IV. Die Brisanz und den politischen Stellenwert des Tschech-Liedes in der Vormärz-Zeit macht zudem der Umstand deutlich, dass das Singen dieses Liedes im Berliner Kommunistenprozeß (1847) als Anklagepunkt verhandelt wurde. Auch nach der Revolution 1848/49 ist das Lied über Jahrzehnte öffentlich kaum mehr sichtbar. Allerdings werden nun drei prägnante Strophen daraus für ein anderes bekanntes Tschech-Lied adaptiert, welches in dieser Form nach 1849 im Liederbuch "Musenklänge aus Deutschlands Leierkasten" bis in die späten 1870er Jahre erschien (siehe "Leute tretet rings heran", Edition C).

V. Erst ab 1881 findet sich "War wohl je ein Mensch so frech" in Liederbüchern der Arbeiterbewegung.
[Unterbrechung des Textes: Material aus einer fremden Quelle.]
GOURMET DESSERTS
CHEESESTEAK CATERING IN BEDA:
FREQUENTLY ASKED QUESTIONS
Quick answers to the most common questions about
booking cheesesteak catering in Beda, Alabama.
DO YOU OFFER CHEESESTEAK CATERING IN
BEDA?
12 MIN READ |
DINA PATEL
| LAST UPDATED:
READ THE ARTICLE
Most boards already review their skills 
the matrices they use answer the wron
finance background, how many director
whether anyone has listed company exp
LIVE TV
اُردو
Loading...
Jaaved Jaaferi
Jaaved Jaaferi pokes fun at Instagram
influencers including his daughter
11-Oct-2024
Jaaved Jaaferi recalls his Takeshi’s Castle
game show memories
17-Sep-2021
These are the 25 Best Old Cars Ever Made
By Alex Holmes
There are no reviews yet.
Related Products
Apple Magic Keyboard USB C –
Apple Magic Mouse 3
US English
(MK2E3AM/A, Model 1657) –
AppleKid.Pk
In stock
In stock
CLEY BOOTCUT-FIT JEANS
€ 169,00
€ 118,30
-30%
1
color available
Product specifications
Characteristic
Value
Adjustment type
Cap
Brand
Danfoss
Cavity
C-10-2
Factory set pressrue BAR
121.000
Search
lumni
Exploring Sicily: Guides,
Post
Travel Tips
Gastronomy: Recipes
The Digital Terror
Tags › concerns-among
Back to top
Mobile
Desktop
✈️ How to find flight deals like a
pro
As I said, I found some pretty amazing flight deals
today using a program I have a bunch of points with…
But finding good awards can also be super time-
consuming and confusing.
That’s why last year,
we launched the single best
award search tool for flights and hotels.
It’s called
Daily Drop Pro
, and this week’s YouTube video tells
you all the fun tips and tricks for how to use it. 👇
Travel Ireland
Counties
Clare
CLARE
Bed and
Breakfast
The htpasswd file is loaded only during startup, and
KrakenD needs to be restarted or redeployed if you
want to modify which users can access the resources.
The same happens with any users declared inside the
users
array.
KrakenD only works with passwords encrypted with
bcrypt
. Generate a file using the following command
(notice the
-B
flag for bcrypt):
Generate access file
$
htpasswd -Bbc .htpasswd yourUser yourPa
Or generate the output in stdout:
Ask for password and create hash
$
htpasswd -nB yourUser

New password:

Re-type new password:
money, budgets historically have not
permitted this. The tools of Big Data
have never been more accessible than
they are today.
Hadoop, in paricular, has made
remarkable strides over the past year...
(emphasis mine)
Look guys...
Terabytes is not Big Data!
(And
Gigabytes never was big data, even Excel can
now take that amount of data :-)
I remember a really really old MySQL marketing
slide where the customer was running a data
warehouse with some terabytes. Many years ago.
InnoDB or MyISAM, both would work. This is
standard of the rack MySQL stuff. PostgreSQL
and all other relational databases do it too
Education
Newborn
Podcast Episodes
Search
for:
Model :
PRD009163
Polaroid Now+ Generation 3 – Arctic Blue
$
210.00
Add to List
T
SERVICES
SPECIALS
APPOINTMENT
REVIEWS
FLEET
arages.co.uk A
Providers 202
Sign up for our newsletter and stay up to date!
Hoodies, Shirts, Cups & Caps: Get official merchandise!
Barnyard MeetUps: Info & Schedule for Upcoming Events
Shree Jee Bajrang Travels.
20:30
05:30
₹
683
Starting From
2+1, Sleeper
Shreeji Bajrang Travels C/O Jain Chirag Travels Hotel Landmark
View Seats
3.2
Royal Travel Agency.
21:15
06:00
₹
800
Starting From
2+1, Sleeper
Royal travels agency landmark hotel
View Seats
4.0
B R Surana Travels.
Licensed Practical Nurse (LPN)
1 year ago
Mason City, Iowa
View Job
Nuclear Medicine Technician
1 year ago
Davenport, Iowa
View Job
Dieser Rückgriff auf vorrevolutionäre Traditionen ging einher mit einer neuen Liedform: Jedem Vers wurde eine "schrum schrum schrum"- oder "dil-li-ti-ti"-Zeile angehängt (Edition F), was dem Lied einen fast klamaukhaften Zuschnitt verlieh und zugleich vermuten lässt, dass nunmehr auf eine andere als die bislang tradierte Melodie zurückgegriffen wurde. Ein Brief Friedrich Engels an August Bebel (vom 12. April 1886) macht deutlich, dass bürgerliche Kreise mit solchen Liedern in jener Zeit längst nichts mehr zu tun haben wollten, und eine Passage im dritten Kapitel von Theodor Fontanes "Frau Jenny Treibel" (1893), in der rückblickend die subversive Bedeutung und seinerzeitige Popularität des Tschech-Liedes abschätzig diskutiert wird, beschreibt diese Haltung beispielhaft. Dagegen sah ein sozialistischer Vordenker wie Friedrich Engels in "War wohl je ein Mensch so frech" eines der beiden "besten politischen Volkslieder seit dem sechzehnten Jahrhundert" – neben dem Lied von der "Freifrau von Droste-Vischering". Die neuere Fassung des Tschech-Liedes ist bis in die Zeit der Weimarer Republik tradiert worden, wobei die "schrum schrum schrum"-Zusätze durch "sim-se-rim-sim-sim-sim", "täterätätätä" u. ä. ersetzt werden konnten. Hinsichtlich der Melodie wurde nun auf das bekannte Studentenlied "Als die Römer frech geworden" verwiesen (Edition G).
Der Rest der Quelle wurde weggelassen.